The evidence established that this money was never in the possession of the company or applied for its benefit to any corporate purpose. It was deposited in the bank to the credit of Ripley, who, according to his testimony, held it for the company, or whoever was entitled to it. The record discloses no authority in Ripley to act for the company in accepting the transfer of the debt, proving up the claim in bankruptcy, or receiving the dividend. He was named in the charter as a director. No meeting of the stockholders or directors was ever held, and no officers were elected. The company cannot be charged with his action in the premises.
Upon the evidence herein there would be no basis for a recovery by the bank of the amount of the dividend from the company. The fact that money was received by Ripley, a director, assuming to act for it, but never in fact paying over the money to it, or applying the money to a corporate purpose for the benefit of‘the company, would give no ground for recovery. As said by the court In Franco-Texan Land Co. v. McCormick, 85 Tex. 423, 23 S. W. 126, 34 Am. St. Rep. 815:
“Before any such right can exist, it must be shown that the money was appropriated to the use of the company through some corporate agency, acting within the scope of its express or implied authority. Taylor on Priv. Corp. 310-312; Mora on Priv. Corp. 714, 715.”
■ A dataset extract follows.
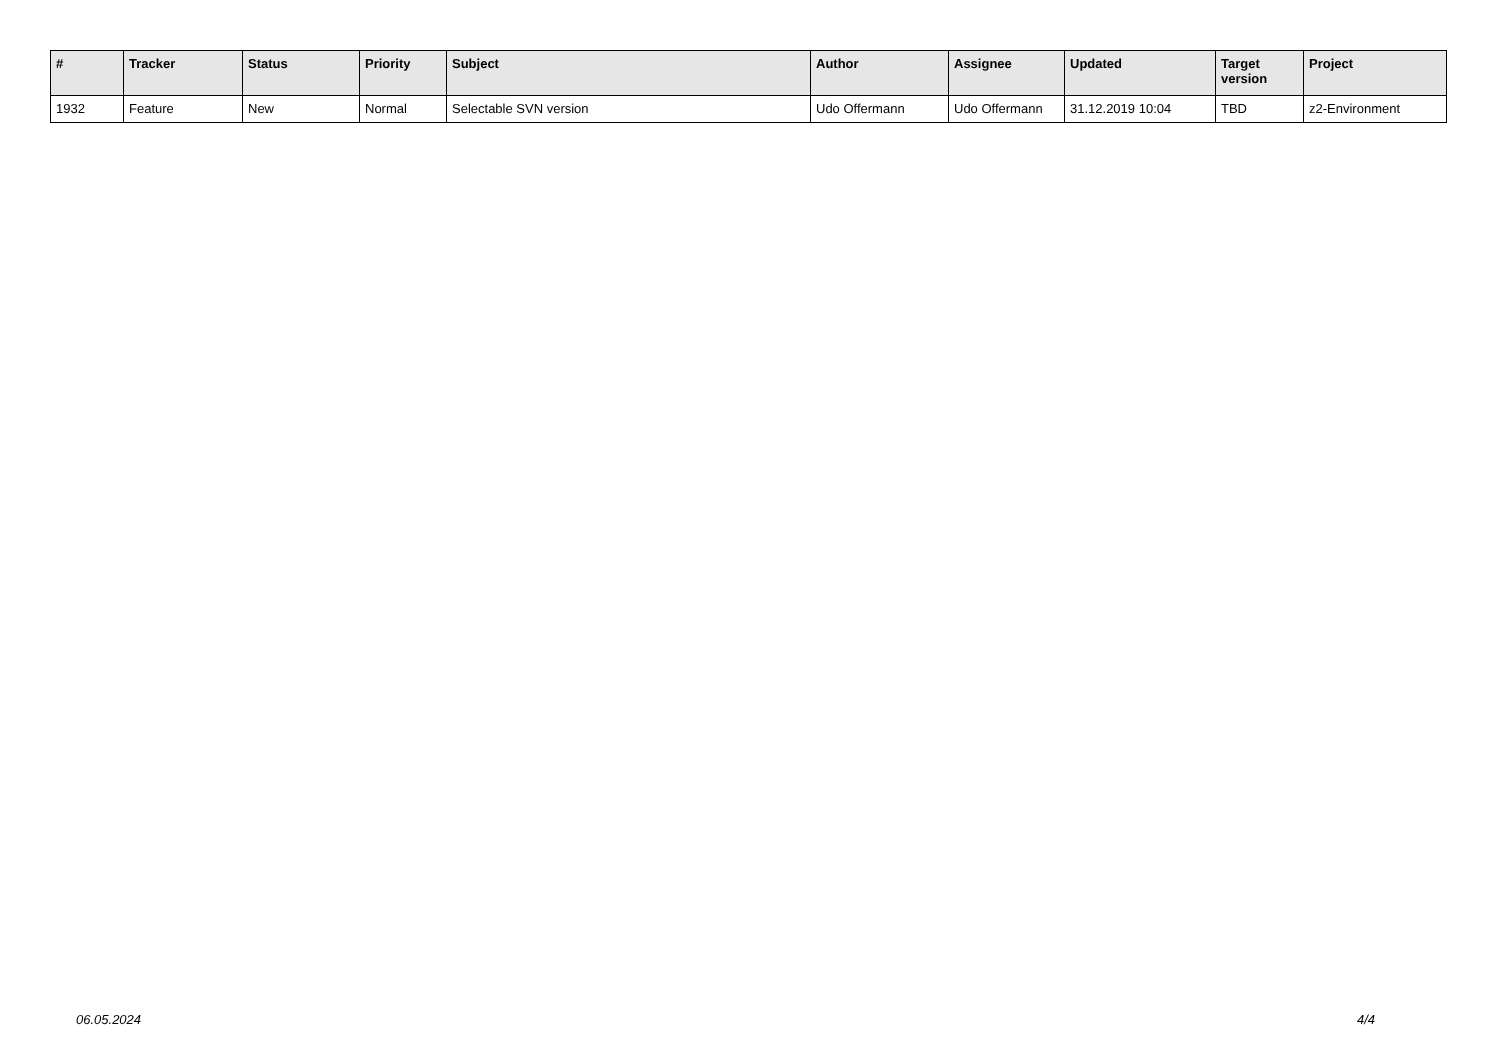| # | Tracker | Status | Priority | Subject | Author | Assignee | Updated | Target version | Project |
| --- | --- | --- | --- | --- | --- | --- | --- | --- | --- |
| 1932 | Feature | New | Normal | Selectable SVN version | Udo Offermann | Udo Offermann | 31.12.2019 10:04 | TBD | z2-Environment |
06.05.2024 4/4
It may be, as suggested in argument, that Ripley is the real party at interest; that the acts, if performed by Ripley, would have been valid and binding; that Ripley will profit by the cause of action asserted and the defense urged, he owning practically all of the stock of the corporation; that in truth Ripley is the corporation, and the corporation is Ripley. No such issue is presented in the record.^ Ripley is not a party to the suit. Its effect upon him cannot enter into a determination of the case-as made. The note and ' deed in trust are treated in the pleadings as acts of the corporation, and the land, not as the property of Ripley, but of the company. Upon the record before us we are compelled to treat the execution of the note and deed in trust as the acts of the company, and are limited to the questions we have considered. We conclude that the execution of the note and trust deed was ultra vires and the company is not estopped to rely upon the plea in aid of the affirmative relief sought and as defense to the cross-action.
We are of opinion that the judgment of the district court and of the Court of Civil Appeals, except in so far as concerns intervener, Mrs. Willie Ripley, should be reversed, and judgment here rendered for plaintiff in error, canceling the note and deed in trust and against defendant in error on its cross-action.
PHILLIPS, C. J.The judgment recommended by the Commission of Appeals is adopted and will be entered as the judgment of the Supreme Court.